The independent tactic is great, but it works best for bands that have already been established over the years. There are always special circumstances and things like that, but because Cartel has been in the industry for a decade and they’ve been with three different record labels, they’ve seen it all. That experience was and still is extremely valuable for them in this process.
“You have to have a lot of experience and perspective under your belt," started Pugh. "We’ve seen literally every situation possible in the music industry with labels, agents, attorneys... everything. We have a lot of experience and we’ve made a lot of mistakes but we’ve done some things right too. We know the way to do it right; what’s necessary and what’s unnecessary. You make it cost-effective and not try to exploit your fan base for anything other than getting good music out there."

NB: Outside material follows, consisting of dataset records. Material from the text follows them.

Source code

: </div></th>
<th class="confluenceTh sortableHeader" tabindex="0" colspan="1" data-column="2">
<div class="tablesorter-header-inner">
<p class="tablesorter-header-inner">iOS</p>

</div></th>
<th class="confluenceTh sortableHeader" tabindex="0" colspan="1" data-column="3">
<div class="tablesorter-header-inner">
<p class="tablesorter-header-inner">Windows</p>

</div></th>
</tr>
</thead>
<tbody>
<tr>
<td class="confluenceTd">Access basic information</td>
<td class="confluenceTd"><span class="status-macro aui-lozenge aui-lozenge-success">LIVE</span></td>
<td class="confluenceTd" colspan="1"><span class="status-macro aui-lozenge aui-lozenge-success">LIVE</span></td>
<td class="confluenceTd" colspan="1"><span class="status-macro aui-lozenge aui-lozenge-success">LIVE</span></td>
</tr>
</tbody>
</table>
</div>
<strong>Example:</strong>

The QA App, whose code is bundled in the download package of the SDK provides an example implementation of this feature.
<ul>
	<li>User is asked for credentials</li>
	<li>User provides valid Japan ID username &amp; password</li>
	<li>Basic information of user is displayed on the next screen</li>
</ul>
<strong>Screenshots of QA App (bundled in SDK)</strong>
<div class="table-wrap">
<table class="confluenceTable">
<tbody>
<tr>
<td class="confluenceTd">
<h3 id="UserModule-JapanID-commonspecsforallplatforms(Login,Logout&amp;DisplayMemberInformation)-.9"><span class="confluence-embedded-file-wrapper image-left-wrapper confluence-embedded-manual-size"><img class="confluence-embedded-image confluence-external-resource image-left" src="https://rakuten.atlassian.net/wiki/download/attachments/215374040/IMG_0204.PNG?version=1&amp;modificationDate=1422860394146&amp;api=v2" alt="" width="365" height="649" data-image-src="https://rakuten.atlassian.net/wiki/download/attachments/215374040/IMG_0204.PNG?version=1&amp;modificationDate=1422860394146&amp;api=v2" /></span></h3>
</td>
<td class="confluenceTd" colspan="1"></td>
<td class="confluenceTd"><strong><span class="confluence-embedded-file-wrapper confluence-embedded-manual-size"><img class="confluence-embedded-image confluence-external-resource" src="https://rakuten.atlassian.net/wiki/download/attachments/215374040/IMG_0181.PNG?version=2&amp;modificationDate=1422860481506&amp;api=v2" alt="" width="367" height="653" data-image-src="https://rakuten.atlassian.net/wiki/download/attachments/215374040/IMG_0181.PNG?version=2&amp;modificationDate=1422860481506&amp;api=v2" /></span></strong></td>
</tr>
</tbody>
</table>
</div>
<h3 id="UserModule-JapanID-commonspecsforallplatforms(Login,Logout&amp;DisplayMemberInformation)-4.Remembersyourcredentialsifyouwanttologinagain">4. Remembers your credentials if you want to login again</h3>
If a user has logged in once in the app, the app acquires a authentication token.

Still talking about that valuable experience gave Will a chance to look back at what Cartel has been through over the course of the past decade. A number of lineup changes, crazy tours, a reality TV show, hit singles, expensive videos and big records; it was clearly a little mind blowing for Will to look back on everything that Cartel has been through. When asked about what his favorite part about the whole experience has been, Pugh looked to the very beginning.
“The favorite part is definitely the come-up. Going from scraping change out of the back seat of the van to buy a Wendy’s cheeseburger to touring with The Starting Line. Then we got to do Warped Tour and we got a bus. Then touring with New Found Glory and playing with people we look up to and the reason we started this band. Then headlining and selling out 90% of those shows and then doing the MTV thing. Seeing that rise and how fast it can happen and how dynamic and crazy it really is... that was a gnarly roller coaster ride. That was my favorite part because that’s the dream when everybody looks at when they start a band.”
“But on the other side of that, the hardest part is figuring out how to keep that going. You get there, and then it’s like, ‘ah s___... how do we get people to keep caring?’ It’s been a struggle and I think we’ve done well to survive it. I think now it feels exciting again because we have our destiny in our own hands. We're releasing the record ourselves and having it be a record that people are singing and reacting to really well to too. It's really exciting again. I think we could be in for something a little more like that initial ramp up. It makes us very enthusiastic about getting the record out and moving forward."
As Will continued his trip home, just crossing the state line back into Georgia after his Florida road trip, moving forward was literal and figurative. Cartel’s been around for a decade. Maybe they won’t be king of the mountain like they were when their songs were in 2006, but they can still do a lot of the same things and they still get to connect to people with their music. At the heart of it, that’s what every musician wants to do.
“No matter what this does, even if it doesn’t sell a lot, as long as people react to it and enjoy it, that’s the payoff we’re looking for.”